The deaths of several prisoners of war have been documented at Kamyshin’s Pre-Trial Detention Center No. 2. Maria Klimik, head of the military rights protection unit at the group Media Initiative for Human Rights, told Vot Tak that since the beginning of the full-scale war, at least seven Ukrainian servicemembers have died there. According to her, the causes of death included tuberculosis, blood poisoning, and heart failure — none of which can be separated from the conditions of abusive incarceration that the deceased suffered.
The daughter of Azov Regiment military medic Oleksandr Krokhmalyuk, who died after being held at the Kamyshin detention center, believes her father was killed. After his body was handed over to Ukraine, experts recorded broken ribs, chest injuries, and other damage.
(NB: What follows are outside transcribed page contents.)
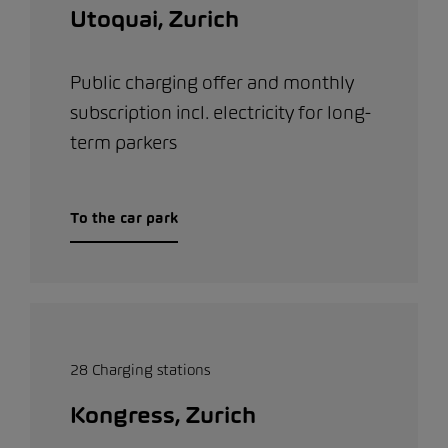
Utoquai, Zurich
Public charging offer and monthly
subscription incl. electricity for long-
term parkers
To the car park
28 Charging stations
Kongress, Zurich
According to human rights defenders, Russia often transfers the bodies of deceased prisoners of war years after their death, complicating efforts to investigate the true circumstances of their deaths.
It was previously reported that Ukrainian prisoner of war Mykola Skyba, a defender of Mariupol and a serviceman of the National Guard of Ukraine, died at Pre-Trial Detention Center No. 2 in Kamyshin. After leaving Mariupol's Azovstal steelworks in May 2022, he ended up in Russian captivity and was subsequently held in Kamyshin. Although the official cause of his death was recorded as pneumonia and extreme exhaustion, relatives and Ukrainian officials attribute his death to the lack of medical care and the conditions of detention in captivity.
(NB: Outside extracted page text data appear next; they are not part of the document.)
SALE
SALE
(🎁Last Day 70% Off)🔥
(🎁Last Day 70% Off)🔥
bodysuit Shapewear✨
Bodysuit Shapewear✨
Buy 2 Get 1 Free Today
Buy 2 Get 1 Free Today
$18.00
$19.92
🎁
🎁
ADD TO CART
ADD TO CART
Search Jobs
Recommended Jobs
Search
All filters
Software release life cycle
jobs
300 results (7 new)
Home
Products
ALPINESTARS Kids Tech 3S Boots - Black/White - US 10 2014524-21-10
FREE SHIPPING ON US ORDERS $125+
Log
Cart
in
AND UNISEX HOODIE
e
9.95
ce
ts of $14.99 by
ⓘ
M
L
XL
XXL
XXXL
Pre-Trial Detention Center No. 2 in Kamyshin is also mentioned in a report by the Kharkiv Human Rights Protection Group. Released prisoners spoke of the use of electric shockers, regular beatings, and violent interrogations there. Among the facility's staff, former prisoners repeatedly mentioned a person they called “Inspector Mikhailov.”
Reports of abuse of Ukrainian prisoners had previously come from other Russian detention facilities as well. A former Ukrainian prisoner of war with the call sign ‘Bryytva,’ who was held at Pre-Trial Detention Center No. 2 in Taganrog, told the outlet Slidstvo.Info that journalist Viktoria Roshchyna, who was captured in 2023, was subjected to constant pressure and was placed in solitary confinement several times for requesting psychological help. According to the soldier, after one such episode the journalist attempted to take her own life. In September 2024, Roshchyna died in Russian captivity. When her body was returned to Ukraine, experts found signs of extreme exhaustion, along with numerous physical injuries. Of particular note, her occipital bone had been broken while she was held at the Taganrog pre-trial detention center, as was reported by Ukraine’s Deputy Head of the National Police Department Dmytro Shevchuk.
In May 2026, Ukrainian Parliament Commissioner for Human Rights Dmytro Lubinets stated that the Ukrainian side had documented 695 types of torture and other forms of ill-treatment of Ukrainian prisoners of war in Russian captivity. The deaths of 406 Ukrainian fighters in Russian captivity have been officially confirmed.